The biggest reason so many pundits like the Phillies' chances is reflected by the fact that Hamels finished with a career-low 3.06 earned run average and a career-high 211 strikeouts . . . and still won't start until Game 3 of the National League Division Series next Sunday in Cincinnati.
Having Roy Halladay and Roy Oswalt in the same rotation can do that to a fellow. Hamels joked that if he had been told a year ago that he would be teammates with two such dominant pitchers, he would have expected it to be an All-Star Game.
"It puts our team in the best scenario. To have guys that can each start a Game 1, that just instills confidence in each other and, hopefully, in our offense," he said. "Knowing that any one of us can get the job done and do a very good job. But we have to get the job done."
It doesn't hurt that, in a best-of-five series, the third game will be crucial no matter what happens in Halladay's and Oswalt's starts. If the Phillies split at The Bank, a Hamels win would reclaim homefield advantage. If they're down 0-2, he needs to win to stave off elimination. And if they win the first two, he's in a position to pitch the clincher.
This also played into the thinking: Hamels is 3-0, 1.67 in four career starts at Great American Ball Park, holding Reds hitters to a .172 batting average in the process.
Even in the longer NLCS and World Series, the Game 3 starter is in line to start the decisive Game 7 if necessary.
Hamels wasn't completely satisfied with his tuneup in what turned out to be an 8-7 loss, which, combined with San Francisco's win over San Diego, had the following implications: The Padres are out, the Braves are in and will open their NLDS at AT&T Park on Thursday, and Cincinnati will be the Phillies' opponent.
He threw 30 pitches, only 16 for strikes, but chalked that up to knowing that he was only going to pitch a couple of innings.
"The adrenaline pumps a little bit more. I kind of realized I don't think I can be a reliever because when you have that much adrenaline, you have to control it. And I wasn't really able to throw a couple of the pitches I probably would have liked to have worked on," he said. "When you light up the radar gun, it's not always a good thing."
His fastball was consistently clocked at 94. At the same time, he declared himself ready to go, even more on track than he was in 2008 when he went on to be voted the Most Valuable Player of both the NLCS and World Series.

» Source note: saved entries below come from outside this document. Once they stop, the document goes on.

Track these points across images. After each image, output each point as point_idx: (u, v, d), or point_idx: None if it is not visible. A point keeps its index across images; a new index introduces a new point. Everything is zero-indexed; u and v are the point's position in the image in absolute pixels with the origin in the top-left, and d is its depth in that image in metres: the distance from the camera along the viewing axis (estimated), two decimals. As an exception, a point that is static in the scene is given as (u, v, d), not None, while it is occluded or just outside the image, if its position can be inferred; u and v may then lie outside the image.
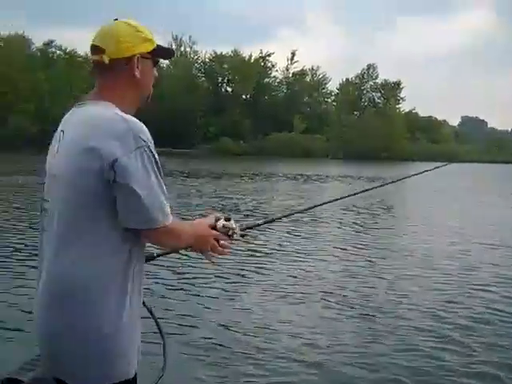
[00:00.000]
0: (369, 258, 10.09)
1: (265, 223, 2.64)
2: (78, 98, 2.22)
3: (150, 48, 2.14)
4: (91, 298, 1.96)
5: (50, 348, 2.05)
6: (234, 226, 2.27)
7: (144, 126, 2.01)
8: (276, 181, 29.51)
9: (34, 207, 13.55)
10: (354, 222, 14.80)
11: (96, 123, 1.96)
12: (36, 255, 2.17)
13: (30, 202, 15.13)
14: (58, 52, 74.80)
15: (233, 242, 2.29)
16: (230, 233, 2.26)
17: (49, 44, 77.28)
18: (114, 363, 2.00)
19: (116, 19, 2.15)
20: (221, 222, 2.25)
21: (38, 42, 76.83)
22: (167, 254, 2.46)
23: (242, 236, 2.37)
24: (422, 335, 5.93)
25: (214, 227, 2.24)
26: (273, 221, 2.81)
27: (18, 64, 63.83)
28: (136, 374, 2.09)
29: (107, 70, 2.08)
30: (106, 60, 2.05)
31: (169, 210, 2.02)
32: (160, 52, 2.21)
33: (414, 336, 5.91)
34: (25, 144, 51.33)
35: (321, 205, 3.09)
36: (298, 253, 10.44)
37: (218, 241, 2.22)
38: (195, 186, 23.46)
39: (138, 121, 2.01)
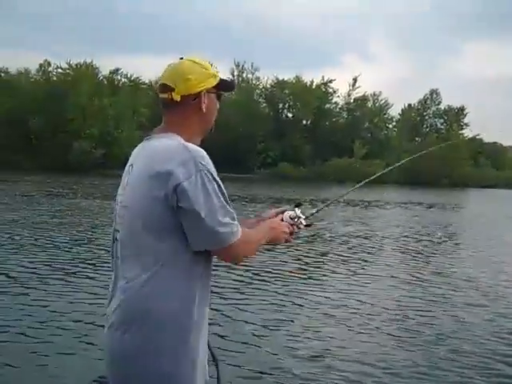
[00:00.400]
0: (427, 285, 10.07)
1: (325, 206, 2.93)
2: (146, 133, 2.35)
3: (214, 83, 2.28)
4: (164, 322, 2.06)
5: (119, 370, 2.13)
6: (300, 214, 2.53)
7: (205, 153, 2.15)
8: (336, 207, 29.41)
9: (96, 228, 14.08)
10: (415, 250, 14.70)
11: (160, 152, 2.11)
12: (103, 275, 2.37)
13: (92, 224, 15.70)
14: (123, 80, 77.12)
15: (300, 230, 2.55)
16: (297, 222, 2.51)
17: (115, 72, 79.92)
18: None
19: (182, 58, 2.30)
20: (287, 214, 2.51)
21: (104, 69, 79.60)
22: None
23: (308, 226, 2.57)
24: (476, 370, 5.87)
25: (281, 219, 2.50)
26: (331, 203, 3.20)
27: (86, 91, 66.11)
28: None
29: (176, 107, 2.23)
30: (178, 98, 2.21)
31: (236, 226, 2.13)
32: (223, 86, 2.36)
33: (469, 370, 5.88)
34: (88, 167, 53.26)
35: (373, 178, 3.48)
36: (354, 278, 10.51)
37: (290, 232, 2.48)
38: (254, 210, 23.64)
39: (198, 148, 2.15)
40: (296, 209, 2.55)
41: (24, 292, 8.19)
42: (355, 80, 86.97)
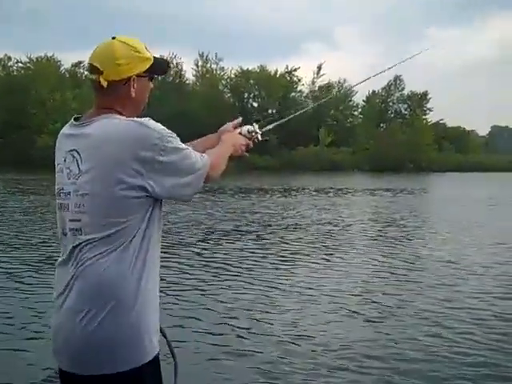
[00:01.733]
0: (400, 268, 10.18)
1: (280, 122, 3.22)
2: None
3: (146, 66, 2.21)
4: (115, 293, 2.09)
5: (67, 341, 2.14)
6: (257, 129, 2.79)
7: (153, 121, 2.14)
8: (304, 195, 29.54)
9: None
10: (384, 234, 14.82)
11: (116, 133, 2.07)
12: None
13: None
14: (86, 73, 76.18)
15: (256, 142, 2.82)
16: (254, 136, 2.79)
17: (77, 65, 78.82)
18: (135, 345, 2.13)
19: (114, 37, 2.18)
20: (245, 128, 2.78)
21: (66, 63, 78.51)
22: None
23: (264, 140, 2.89)
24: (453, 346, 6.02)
25: (239, 133, 2.75)
26: (287, 119, 3.42)
27: (48, 85, 65.07)
28: (158, 354, 2.23)
29: (105, 91, 2.17)
30: (105, 83, 2.14)
31: (205, 161, 2.29)
32: (156, 68, 2.29)
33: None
34: (53, 162, 52.01)
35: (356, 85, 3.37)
36: (328, 263, 10.72)
37: (246, 145, 2.74)
38: (222, 201, 23.68)
39: (148, 118, 2.14)
40: (254, 124, 2.81)
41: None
42: (319, 68, 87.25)
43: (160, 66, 2.35)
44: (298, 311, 7.41)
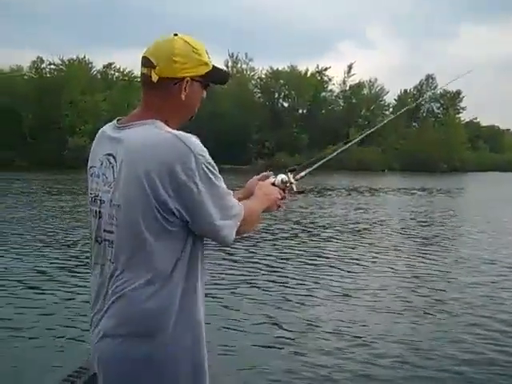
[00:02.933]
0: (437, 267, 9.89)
1: (315, 166, 2.76)
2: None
3: (203, 71, 2.04)
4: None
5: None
6: (292, 179, 2.45)
7: (199, 142, 1.96)
8: (336, 194, 29.22)
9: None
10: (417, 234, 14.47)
11: (151, 146, 1.89)
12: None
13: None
14: (116, 74, 76.82)
15: (292, 196, 2.50)
16: (288, 187, 2.44)
17: (108, 66, 79.59)
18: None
19: (176, 34, 2.03)
20: (279, 178, 2.43)
21: (97, 64, 79.32)
22: None
23: (300, 193, 2.54)
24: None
25: (273, 183, 2.42)
26: (319, 161, 2.86)
27: (80, 87, 65.80)
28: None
29: (154, 87, 2.00)
30: (155, 78, 1.98)
31: (239, 213, 2.02)
32: (214, 77, 2.11)
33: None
34: (83, 163, 52.45)
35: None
36: (365, 262, 10.57)
37: (282, 198, 2.41)
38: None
39: (192, 137, 1.95)
40: (289, 173, 2.48)
41: (23, 288, 8.13)
42: (350, 67, 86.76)
43: (219, 75, 2.15)
44: (337, 308, 7.29)
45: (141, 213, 1.89)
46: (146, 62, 2.00)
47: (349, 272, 9.74)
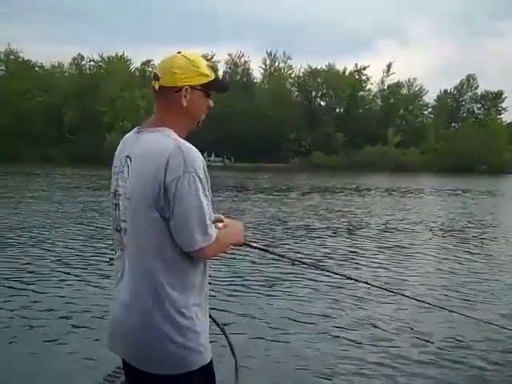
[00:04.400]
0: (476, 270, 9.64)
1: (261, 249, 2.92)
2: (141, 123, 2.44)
3: (202, 81, 2.34)
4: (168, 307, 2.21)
5: (138, 344, 2.26)
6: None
7: (197, 154, 2.21)
8: (373, 195, 28.94)
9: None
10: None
11: (154, 150, 2.20)
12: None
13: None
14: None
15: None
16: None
17: (147, 63, 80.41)
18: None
19: (179, 52, 2.37)
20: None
21: (136, 61, 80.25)
22: None
23: (257, 248, 2.79)
24: None
25: None
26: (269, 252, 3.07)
27: (118, 84, 66.65)
28: (211, 361, 2.32)
29: (160, 96, 2.34)
30: (157, 86, 2.32)
31: (211, 232, 2.21)
32: (214, 86, 2.40)
33: None
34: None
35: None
36: (404, 264, 10.31)
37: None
38: (289, 202, 23.52)
39: (192, 148, 2.21)
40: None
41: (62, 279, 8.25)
42: (389, 66, 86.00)
43: (218, 85, 2.48)
44: (374, 309, 7.12)
45: (142, 205, 2.19)
46: (154, 76, 2.35)
47: (388, 270, 9.76)
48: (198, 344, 2.25)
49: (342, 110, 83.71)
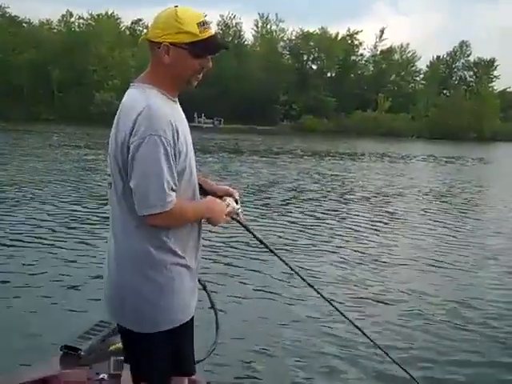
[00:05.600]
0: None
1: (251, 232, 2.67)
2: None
3: (184, 40, 2.20)
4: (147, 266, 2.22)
5: (115, 298, 2.30)
6: (240, 209, 2.52)
7: (164, 114, 2.14)
8: (362, 160, 28.91)
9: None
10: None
11: (127, 108, 2.19)
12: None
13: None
14: (145, 30, 76.54)
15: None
16: (236, 212, 2.50)
17: (137, 22, 79.11)
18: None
19: (176, 6, 2.25)
20: (237, 206, 2.50)
21: (126, 20, 78.97)
22: None
23: (242, 225, 2.58)
24: None
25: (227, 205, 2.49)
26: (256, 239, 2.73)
27: (108, 42, 65.63)
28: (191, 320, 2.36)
29: (150, 51, 2.27)
30: (142, 40, 2.30)
31: (168, 198, 2.13)
32: (199, 47, 2.22)
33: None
34: (110, 118, 52.54)
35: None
36: (387, 229, 10.35)
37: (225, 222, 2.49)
38: (282, 164, 23.41)
39: (159, 108, 2.15)
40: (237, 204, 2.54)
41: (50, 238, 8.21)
42: (382, 32, 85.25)
43: (205, 46, 2.25)
44: (364, 275, 7.14)
45: (116, 163, 2.18)
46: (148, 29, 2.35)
47: (374, 235, 9.83)
48: (171, 304, 2.24)
49: (333, 75, 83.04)
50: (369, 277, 7.10)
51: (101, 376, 3.06)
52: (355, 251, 8.45)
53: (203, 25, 2.22)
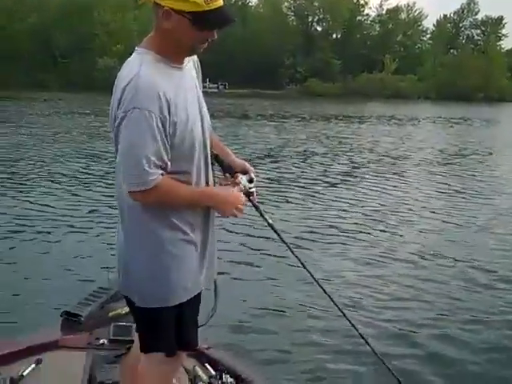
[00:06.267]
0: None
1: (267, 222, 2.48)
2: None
3: (185, 8, 2.00)
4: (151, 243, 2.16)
5: (123, 272, 2.27)
6: (254, 189, 2.34)
7: (151, 87, 2.00)
8: (370, 123, 28.70)
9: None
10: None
11: (120, 78, 2.08)
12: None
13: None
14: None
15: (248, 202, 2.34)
16: (250, 193, 2.34)
17: (139, -15, 77.98)
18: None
19: None
20: (245, 182, 2.32)
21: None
22: None
23: (254, 206, 2.39)
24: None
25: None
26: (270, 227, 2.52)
27: (110, 6, 64.74)
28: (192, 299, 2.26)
29: (153, 13, 2.10)
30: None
31: (150, 175, 2.01)
32: (202, 18, 2.02)
33: None
34: (113, 84, 51.96)
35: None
36: (393, 190, 10.45)
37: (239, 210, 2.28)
38: (289, 129, 23.29)
39: (149, 79, 2.01)
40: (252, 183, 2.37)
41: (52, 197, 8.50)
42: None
43: (210, 19, 2.05)
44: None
45: (112, 132, 2.09)
46: None
47: (383, 197, 9.93)
48: (177, 281, 2.18)
49: (339, 36, 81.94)
50: (377, 236, 7.21)
51: (101, 341, 3.15)
52: (364, 214, 8.48)
53: None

"I feel a lot stronger and a lot healthier. Mentally, I feel more prepared. Even from '08," he said. "Then it was just going on excitement of being in the postseason for the second time and trying to make it last more than three games. I felt good then, but I feel like I have a better workout plan now, so I should be a lot stronger. And with the last couple seasons of being in the postseason, I feel like I can mentally handle it."
That's not particularly comforting to any teams the Phillies might end up facing down the playoff road, but Hamels reiterated that all the attention that he, Halladay and Oswalt are sure to get in the coming days will only matter if they perform up to their capabilities.
"There's going to be a lot of hype about it, but, at the same time, we have to go out and pitch our own game and not get carried away," he said. "If we're able to go out and do our jobs, good things are going to happen."